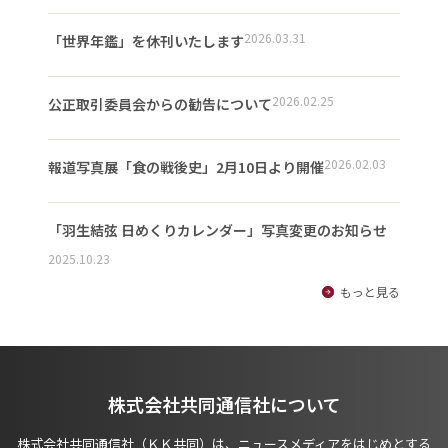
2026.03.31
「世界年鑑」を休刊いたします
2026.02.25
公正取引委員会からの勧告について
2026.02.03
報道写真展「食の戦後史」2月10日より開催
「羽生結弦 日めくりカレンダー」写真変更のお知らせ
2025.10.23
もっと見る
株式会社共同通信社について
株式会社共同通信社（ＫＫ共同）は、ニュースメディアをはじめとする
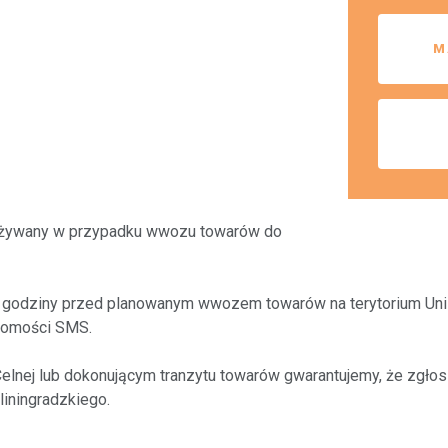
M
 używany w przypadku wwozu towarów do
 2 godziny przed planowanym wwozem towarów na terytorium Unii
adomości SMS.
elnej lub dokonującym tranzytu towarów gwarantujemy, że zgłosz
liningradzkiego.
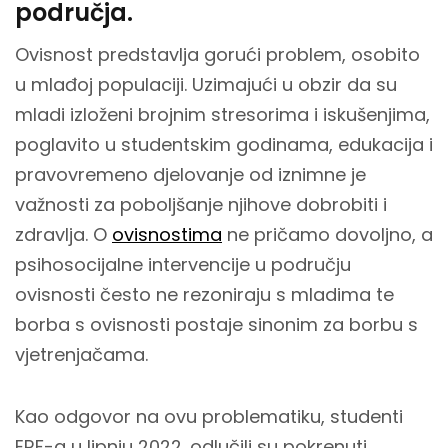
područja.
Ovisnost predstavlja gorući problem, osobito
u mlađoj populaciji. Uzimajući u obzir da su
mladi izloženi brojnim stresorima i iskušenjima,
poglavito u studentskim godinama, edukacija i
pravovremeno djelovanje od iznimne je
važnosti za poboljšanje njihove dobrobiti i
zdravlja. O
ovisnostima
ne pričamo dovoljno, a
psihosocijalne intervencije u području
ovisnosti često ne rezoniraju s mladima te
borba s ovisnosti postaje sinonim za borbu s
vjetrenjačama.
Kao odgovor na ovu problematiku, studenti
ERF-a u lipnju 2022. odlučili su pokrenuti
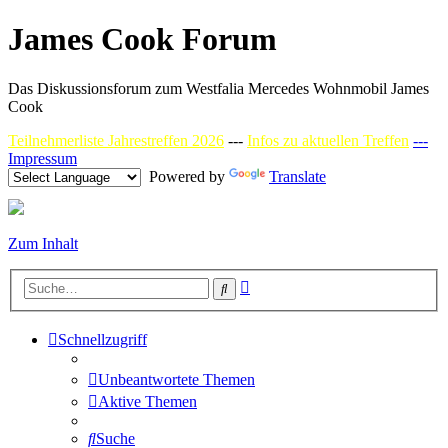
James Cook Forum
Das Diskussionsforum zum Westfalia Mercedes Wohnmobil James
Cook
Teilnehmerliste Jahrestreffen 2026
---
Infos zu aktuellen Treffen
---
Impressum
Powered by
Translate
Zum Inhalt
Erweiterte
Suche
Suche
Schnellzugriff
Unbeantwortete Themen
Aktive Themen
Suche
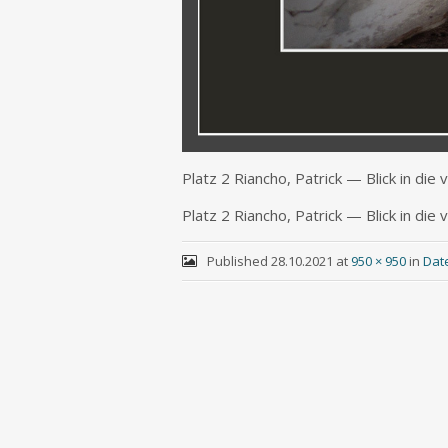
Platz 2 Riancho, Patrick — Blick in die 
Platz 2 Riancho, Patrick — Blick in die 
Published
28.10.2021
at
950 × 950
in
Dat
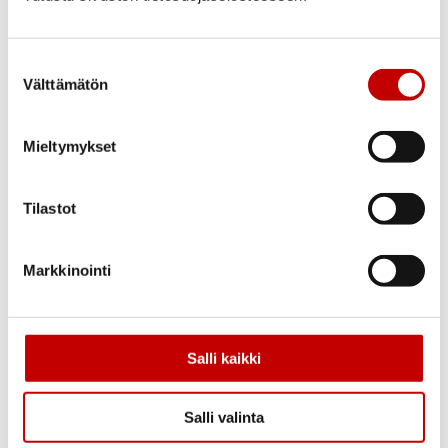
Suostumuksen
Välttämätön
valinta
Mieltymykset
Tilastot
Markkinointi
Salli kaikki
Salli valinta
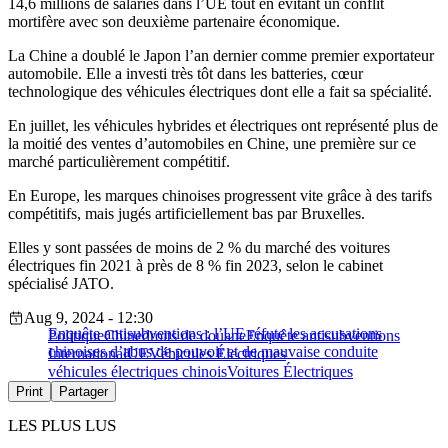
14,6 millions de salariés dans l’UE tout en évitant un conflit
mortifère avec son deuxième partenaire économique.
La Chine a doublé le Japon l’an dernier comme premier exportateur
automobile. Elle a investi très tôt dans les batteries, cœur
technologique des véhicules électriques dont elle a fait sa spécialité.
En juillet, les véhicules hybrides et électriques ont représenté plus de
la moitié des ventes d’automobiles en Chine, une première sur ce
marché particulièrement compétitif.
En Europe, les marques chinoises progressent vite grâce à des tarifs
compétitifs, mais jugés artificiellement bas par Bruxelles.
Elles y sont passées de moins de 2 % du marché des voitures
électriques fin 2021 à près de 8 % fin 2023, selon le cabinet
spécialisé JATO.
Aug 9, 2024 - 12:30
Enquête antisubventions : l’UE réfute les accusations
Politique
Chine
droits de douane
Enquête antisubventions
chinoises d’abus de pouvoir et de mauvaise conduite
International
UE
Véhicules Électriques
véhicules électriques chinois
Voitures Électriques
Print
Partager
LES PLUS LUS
□ □ □ □ □ □ □
How many lines in the entries contain the string "Chine"? Case counts. Reply with the number only.

### [Answer section]
3